START Raw data
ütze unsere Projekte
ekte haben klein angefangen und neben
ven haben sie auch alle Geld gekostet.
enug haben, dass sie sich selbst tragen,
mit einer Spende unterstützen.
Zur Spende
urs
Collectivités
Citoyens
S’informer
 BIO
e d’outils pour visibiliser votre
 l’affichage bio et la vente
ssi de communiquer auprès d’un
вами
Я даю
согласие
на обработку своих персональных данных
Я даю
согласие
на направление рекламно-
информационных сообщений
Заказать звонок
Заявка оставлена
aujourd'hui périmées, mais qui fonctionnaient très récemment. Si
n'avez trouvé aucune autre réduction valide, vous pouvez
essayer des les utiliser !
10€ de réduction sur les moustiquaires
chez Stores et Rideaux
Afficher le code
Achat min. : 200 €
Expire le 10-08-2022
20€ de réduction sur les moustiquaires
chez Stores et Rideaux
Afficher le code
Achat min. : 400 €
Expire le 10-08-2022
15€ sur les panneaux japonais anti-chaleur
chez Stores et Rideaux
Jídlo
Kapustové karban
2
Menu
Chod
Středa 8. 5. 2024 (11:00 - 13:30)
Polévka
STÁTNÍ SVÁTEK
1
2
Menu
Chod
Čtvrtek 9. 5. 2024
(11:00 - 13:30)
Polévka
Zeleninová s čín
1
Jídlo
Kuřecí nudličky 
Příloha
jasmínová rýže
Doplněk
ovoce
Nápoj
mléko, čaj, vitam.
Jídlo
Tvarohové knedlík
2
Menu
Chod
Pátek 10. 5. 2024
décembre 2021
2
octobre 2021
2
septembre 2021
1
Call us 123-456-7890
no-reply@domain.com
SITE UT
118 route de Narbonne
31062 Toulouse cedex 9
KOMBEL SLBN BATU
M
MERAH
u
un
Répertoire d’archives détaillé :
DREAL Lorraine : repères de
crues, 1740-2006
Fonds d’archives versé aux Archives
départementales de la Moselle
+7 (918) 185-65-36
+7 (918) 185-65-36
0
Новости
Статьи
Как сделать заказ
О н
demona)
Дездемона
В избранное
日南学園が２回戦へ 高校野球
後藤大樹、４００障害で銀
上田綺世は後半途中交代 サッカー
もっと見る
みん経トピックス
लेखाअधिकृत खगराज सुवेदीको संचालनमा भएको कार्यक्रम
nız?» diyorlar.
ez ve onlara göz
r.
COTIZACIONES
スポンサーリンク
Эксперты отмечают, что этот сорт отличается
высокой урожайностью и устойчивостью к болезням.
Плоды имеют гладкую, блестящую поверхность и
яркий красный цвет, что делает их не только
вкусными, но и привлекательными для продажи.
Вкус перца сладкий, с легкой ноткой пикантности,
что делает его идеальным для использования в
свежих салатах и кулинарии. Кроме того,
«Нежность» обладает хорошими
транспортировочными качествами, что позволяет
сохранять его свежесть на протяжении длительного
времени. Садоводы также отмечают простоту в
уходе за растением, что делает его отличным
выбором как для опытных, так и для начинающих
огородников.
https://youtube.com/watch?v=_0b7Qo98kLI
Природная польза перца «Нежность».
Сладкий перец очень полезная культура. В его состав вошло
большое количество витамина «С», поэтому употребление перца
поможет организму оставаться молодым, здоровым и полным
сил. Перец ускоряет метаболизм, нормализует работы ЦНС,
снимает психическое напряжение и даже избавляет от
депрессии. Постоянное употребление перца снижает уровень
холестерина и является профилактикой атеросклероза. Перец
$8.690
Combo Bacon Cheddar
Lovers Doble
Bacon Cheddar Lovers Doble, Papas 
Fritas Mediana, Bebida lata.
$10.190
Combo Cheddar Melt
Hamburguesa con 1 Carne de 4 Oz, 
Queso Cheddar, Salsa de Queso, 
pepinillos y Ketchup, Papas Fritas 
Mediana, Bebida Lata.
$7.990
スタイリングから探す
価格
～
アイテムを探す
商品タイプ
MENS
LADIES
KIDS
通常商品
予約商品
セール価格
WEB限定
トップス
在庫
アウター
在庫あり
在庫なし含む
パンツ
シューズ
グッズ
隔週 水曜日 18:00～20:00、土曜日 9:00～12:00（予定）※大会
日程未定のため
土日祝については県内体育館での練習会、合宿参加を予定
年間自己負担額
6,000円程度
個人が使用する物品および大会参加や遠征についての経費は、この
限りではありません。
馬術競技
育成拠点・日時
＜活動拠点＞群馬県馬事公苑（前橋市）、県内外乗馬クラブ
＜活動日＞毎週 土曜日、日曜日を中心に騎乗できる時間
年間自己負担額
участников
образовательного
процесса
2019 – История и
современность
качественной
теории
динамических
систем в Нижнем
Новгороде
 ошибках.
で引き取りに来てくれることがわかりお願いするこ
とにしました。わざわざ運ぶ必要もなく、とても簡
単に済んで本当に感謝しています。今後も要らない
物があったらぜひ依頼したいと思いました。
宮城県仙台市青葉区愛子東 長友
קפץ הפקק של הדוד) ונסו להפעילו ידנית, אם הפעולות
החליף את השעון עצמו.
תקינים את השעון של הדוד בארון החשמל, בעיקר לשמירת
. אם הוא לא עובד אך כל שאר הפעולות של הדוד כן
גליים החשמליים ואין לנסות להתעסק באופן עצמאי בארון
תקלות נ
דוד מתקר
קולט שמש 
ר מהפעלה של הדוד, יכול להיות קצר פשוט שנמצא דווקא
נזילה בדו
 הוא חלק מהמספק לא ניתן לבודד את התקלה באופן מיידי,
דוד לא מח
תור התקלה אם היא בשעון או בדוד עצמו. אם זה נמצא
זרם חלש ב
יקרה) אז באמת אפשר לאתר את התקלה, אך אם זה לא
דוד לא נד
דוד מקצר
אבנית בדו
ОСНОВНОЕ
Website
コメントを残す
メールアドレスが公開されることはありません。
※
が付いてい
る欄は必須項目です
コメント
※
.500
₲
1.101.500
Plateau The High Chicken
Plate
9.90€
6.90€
END Raw data
• _Instructions to follow_: Make a precise copy of the records in their entirety.

• _Exercise output_:
ütze unsere Projekte
ekte haben klein angefangen und neben
ven haben sie auch alle Geld gekostet.
enug haben, dass sie sich selbst tragen,
mit einer Spende unterstützen.
Zur Spende
urs
Collectivités
Citoyens
S’informer
 BIO
e d’outils pour visibiliser votre
 l’affichage bio et la vente
ssi de communiquer auprès d’un
вами
Я даю
согласие
на обработку своих персональных данных
Я даю
согласие
на направление рекламно-
информационных сообщений
Заказать звонок
Заявка оставлена
aujourd'hui périmées, mais qui fonctionnaient très récemment. Si
n'avez trouvé aucune autre réduction valide, vous pouvez
essayer des les utiliser !
10€ de réduction sur les moustiquaires
chez Stores et Rideaux
Afficher le code
Achat min. : 200 €
Expire le 10-08-2022
20€ de réduction sur les moustiquaires
chez Stores et Rideaux
Afficher le code
Achat min. : 400 €
Expire le 10-08-2022
15€ sur les panneaux japonais anti-chaleur
chez Stores et Rideaux
Jídlo
Kapustové karban
2
Menu
Chod
Středa 8. 5. 2024 (11:00 - 13:30)
Polévka
STÁTNÍ SVÁTEK
1
2
Menu
Chod
Čtvrtek 9. 5. 2024
(11:00 - 13:30)
Polévka
Zeleninová s čín
1
Jídlo
Kuřecí nudličky 
Příloha
jasmínová rýže
Doplněk
ovoce
Nápoj
mléko, čaj, vitam.
Jídlo
Tvarohové knedlík
2
Menu
Chod
Pátek 10. 5. 2024
décembre 2021
2
octobre 2021
2
septembre 2021
1
Call us 123-456-7890
no-reply@domain.com
SITE UT
118 route de Narbonne
31062 Toulouse cedex 9
KOMBEL SLBN BATU
M
MERAH
u
un
Répertoire d’archives détaillé :
DREAL Lorraine : repères de
crues, 1740-2006
Fonds d’archives versé aux Archives
départementales de la Moselle
+7 (918) 185-65-36
+7 (918) 185-65-36
0
Новости
Статьи
Как сделать заказ
О н
demona)
Дездемона
В избранное
日南学園が２回戦へ 高校野球
後藤大樹、４００障害で銀
上田綺世は後半途中交代 サッカー
もっと見る
みん経トピックス
लेखाअधिकृत खगराज सुवेदीको संचालनमा भएको कार्यक्रम
nız?» diyorlar.
ez ve onlara göz
r.
COTIZACIONES
スポンサーリンク
Эксперты отмечают, что этот сорт отличается
высокой урожайностью и устойчивостью к болезням.
Плоды имеют гладкую, блестящую поверхность и
яркий красный цвет, что делает их не только
вкусными, но и привлекательными для продажи.
Вкус перца сладкий, с легкой ноткой пикантности,
что делает его идеальным для использования в
свежих салатах и кулинарии. Кроме того,
«Нежность» обладает хорошими
транспортировочными качествами, что позволяет
сохранять его свежесть на протяжении длительного
времени. Садоводы также отмечают простоту в
уходе за растением, что делает его отличным
выбором как для опытных, так и для начинающих
огородников.
https://youtube.com/watch?v=_0b7Qo98kLI
Природная польза перца «Нежность».
Сладкий перец очень полезная культура. В его состав вошло
большое количество витамина «С», поэтому употребление перца
поможет организму оставаться молодым, здоровым и полным
сил. Перец ускоряет метаболизм, нормализует работы ЦНС,
снимает психическое напряжение и даже избавляет от
депрессии. Постоянное употребление перца снижает уровень
холестерина и является профилактикой атеросклероза. Перец
$8.690
Combo Bacon Cheddar
Lovers Doble
Bacon Cheddar Lovers Doble, Papas 
Fritas Mediana, Bebida lata.
$10.190
Combo Cheddar Melt
Hamburguesa con 1 Carne de 4 Oz, 
Queso Cheddar, Salsa de Queso, 
pepinillos y Ketchup, Papas Fritas 
Mediana, Bebida Lata.
$7.990
スタイリングから探す
価格
～
アイテムを探す
商品タイプ
MENS
LADIES
KIDS
通常商品
予約商品
セール価格
WEB限定
トップス
在庫
アウター
在庫あり
在庫なし含む
パンツ
シューズ
グッズ
隔週 水曜日 18:00～20:00、土曜日 9:00～12:00（予定）※大会
日程未定のため
土日祝については県内体育館での練習会、合宿参加を予定
年間自己負担額
6,000円程度
個人が使用する物品および大会参加や遠征についての経費は、この
限りではありません。
馬術競技
育成拠点・日時
＜活動拠点＞群馬県馬事公苑（前橋市）、県内外乗馬クラブ
＜活動日＞毎週 土曜日、日曜日を中心に騎乗できる時間
年間自己負担額
участников
образовательного
процесса
2019 – История и
современность
качественной
теории
динамических
систем в Нижнем
Новгороде
 ошибках.
で引き取りに来てくれることがわかりお願いするこ
とにしました。わざわざ運ぶ必要もなく、とても簡
単に済んで本当に感謝しています。今後も要らない
物があったらぜひ依頼したいと思いました。
宮城県仙台市青葉区愛子東 長友
קפץ הפקק של הדוד) ונסו להפעילו ידנית, אם הפעולות
החליף את השעון עצמו.
תקינים את השעון של הדוד בארון החשמל, בעיקר לשמירת
. אם הוא לא עובד אך כל שאר הפעולות של הדוד כן
גליים החשמליים ואין לנסות להתעסק באופן עצמאי בארון
תקלות נ
דוד מתקר
קולט שמש 
ר מהפעלה של הדוד, יכול להיות קצר פשוט שנמצא דווקא
נזילה בדו
 הוא חלק מהמספק לא ניתן לבודד את התקלה באופן מיידי,
דוד לא מח
תור התקלה אם היא בשעון או בדוד עצמו. אם זה נמצא
זרם חלש ב
יקרה) אז באמת אפשר לאתר את התקלה, אך אם זה לא
דוד לא נד
דוד מקצר
אבנית בדו
ОСНОВНОЕ
Website
コメントを残す
メールアドレスが公開されることはありません。
※
が付いてい
る欄は必須項目です
コメント
※
.500
₲
1.101.500
Plateau The High Chicken
Plate
9.90€
6.90€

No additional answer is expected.